Chronic lymphocytic leukaemia (CLL), a neoplastic growth of lymphocytes in the bone marrow, is the most common leukaemia in adults (Seer Hematopoietic & Lymphoid Neoplasm Database, 2019). Treatment options for patients with CLL include chemoimmunotherapy and B‐cell‐targeted therapies (Eichhorst et al., 2015; ESMO, 2017). Venetoclax is one such targeted therapy which inhibits the antiapoptotic protein, B‐cell lymphoma‐2 (BCL2), and is approved as a monotherapy treatment of CLL in: (i) the presence of 17p deletion or TP53 mutation in adult patients who are unsuitable for, or have failed, a B‐cell receptor (BCR) pathway inhibitor; or (ii) in the absence of 17p deletion or TP53 mutation in adult patients who have failed both chemoimmunotherapy and BCR pathway inhibitor (Venetoclax SmPC, 2018). Venetoclax in combination with rituximab is indicated for the treatment of adult patients with CLL who have received at least one prior therapy (Venetoclax SmPC, 2018). Venetoclax has demonstrated substantial clinical benefits in the above patient groups in late‐phase clinical trials (Stilgenbauer et al., 2016; Coutre et al., 2018; Jones et al., 2018; Kater et al., 2018; Seymour et al., 2018).

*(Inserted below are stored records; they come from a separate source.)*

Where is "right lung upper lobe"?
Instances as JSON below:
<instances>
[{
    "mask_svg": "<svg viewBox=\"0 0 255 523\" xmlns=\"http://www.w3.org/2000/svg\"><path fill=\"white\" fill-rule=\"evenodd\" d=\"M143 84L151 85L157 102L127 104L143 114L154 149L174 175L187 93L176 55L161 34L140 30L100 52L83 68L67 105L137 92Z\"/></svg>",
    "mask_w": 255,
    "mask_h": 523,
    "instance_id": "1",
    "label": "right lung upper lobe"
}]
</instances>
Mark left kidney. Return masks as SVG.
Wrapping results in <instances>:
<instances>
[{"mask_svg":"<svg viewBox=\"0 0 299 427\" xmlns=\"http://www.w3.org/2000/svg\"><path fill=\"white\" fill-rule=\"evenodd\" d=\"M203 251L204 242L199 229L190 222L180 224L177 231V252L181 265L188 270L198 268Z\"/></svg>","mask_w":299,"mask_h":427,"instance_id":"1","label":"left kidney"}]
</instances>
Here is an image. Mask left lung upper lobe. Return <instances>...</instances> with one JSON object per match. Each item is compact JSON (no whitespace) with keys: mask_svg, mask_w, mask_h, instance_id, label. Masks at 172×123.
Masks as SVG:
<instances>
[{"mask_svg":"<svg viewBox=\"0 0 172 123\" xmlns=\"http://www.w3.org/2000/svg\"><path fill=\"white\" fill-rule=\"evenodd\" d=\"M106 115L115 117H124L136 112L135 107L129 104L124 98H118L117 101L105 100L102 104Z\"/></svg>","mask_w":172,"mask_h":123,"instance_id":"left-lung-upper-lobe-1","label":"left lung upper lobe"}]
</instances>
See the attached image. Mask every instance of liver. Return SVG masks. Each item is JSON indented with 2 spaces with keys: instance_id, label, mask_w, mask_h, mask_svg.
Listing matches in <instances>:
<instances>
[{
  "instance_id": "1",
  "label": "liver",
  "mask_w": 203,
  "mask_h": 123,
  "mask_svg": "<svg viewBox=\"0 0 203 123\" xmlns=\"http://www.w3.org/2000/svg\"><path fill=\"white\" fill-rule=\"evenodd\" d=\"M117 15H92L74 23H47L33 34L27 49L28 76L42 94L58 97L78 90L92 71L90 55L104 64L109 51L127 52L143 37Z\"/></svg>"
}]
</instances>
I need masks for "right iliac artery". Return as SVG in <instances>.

A clinically researched titration pattern and monitoring schedule has been designed to support effective and tolerable treatment with venetoclax, which optimises clinical outcomes for patients with relapsed/refractory (R/R) CLL (Roberts et al., 2017; Venetoclax SmPC, 2018). This article will discuss the factors for consideration when initiating and maintaining venetoclax treatment as a monotherapy or in combination with rituximab, using real patient cases as examples.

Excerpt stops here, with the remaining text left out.